As users of “big data” applications expect fresh results, we witness a new breed of stream processing systems (SPS) that are designed to scale to large numbers of cloud-hosted machines. Such systems face new challenges: (i) to benefit from the “pay-as-you-go” model of cloud computing, they must scale out on demand, acquiring additional virtual machines (VMs) and parallelis-ing operators when the workload increases; (ii) failures are common with deployments on hundreds of VMs—systems must be fault-tolerant with fast recovery times, yet low per-machine overheads. An open question is how to achieve these two goals when stream queries include stateful operators, which must be scaled out and recovered without affecting query results.
In this talk I will describe a novel approach to externalise operator state explicitly to the SPS though a set of state management primitives. State externalisation enable us to handle both scale out and recovery from operators’ failures using the same primitives. Our system periodically checkpoints operator state and saves it to upstream VMs. Failed operators are recovered by restoring checkpointed state on a new VM.

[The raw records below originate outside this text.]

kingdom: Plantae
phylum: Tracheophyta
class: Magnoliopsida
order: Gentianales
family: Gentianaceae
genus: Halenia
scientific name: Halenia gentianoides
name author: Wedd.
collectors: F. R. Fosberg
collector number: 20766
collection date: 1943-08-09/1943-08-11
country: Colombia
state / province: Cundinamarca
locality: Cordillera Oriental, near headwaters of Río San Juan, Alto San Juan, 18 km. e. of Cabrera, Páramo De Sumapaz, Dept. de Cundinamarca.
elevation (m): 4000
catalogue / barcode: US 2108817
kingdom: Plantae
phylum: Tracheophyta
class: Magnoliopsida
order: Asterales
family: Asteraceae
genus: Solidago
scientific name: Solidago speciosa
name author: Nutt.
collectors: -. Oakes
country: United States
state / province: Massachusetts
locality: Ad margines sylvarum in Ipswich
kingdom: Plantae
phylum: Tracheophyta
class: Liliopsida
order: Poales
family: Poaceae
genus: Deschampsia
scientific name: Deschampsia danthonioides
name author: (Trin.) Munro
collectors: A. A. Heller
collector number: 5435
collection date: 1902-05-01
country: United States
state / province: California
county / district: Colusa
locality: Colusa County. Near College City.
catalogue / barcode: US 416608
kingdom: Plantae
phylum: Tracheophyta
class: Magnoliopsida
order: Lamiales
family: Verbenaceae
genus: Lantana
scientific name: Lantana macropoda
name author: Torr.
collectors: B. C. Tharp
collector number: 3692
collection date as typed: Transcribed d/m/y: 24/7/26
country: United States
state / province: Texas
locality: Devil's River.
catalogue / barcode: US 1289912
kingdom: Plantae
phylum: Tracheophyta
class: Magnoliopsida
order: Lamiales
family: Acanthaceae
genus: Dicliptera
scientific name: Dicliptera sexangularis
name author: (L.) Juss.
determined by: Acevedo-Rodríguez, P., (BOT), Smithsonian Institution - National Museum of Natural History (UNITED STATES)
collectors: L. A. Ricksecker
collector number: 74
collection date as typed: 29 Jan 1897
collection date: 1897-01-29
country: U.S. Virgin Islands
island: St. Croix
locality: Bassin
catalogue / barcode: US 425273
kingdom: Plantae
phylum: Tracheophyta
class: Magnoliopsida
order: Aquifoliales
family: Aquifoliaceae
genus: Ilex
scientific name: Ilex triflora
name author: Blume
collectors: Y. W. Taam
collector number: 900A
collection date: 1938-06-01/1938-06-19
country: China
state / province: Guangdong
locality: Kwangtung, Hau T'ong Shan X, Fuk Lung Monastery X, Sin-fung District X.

Eva is a Lecturer (Assistant Professor) in the Department of Computer Science at City University London. Before this, she was a post-doctoral researcher in the Department of Computing, Imperial College London. She holds a Ph.D. from the Computer Laboratory (SRG/netos group) in Cambridge University and an M.Sc. and B.Sc. from the Computer Science Department, University of Crete, Greece. Her interests span the areas of Cloud Computing, Data Stream Processing, Autonomic Computing, Distributed Systems and Systems Research in general.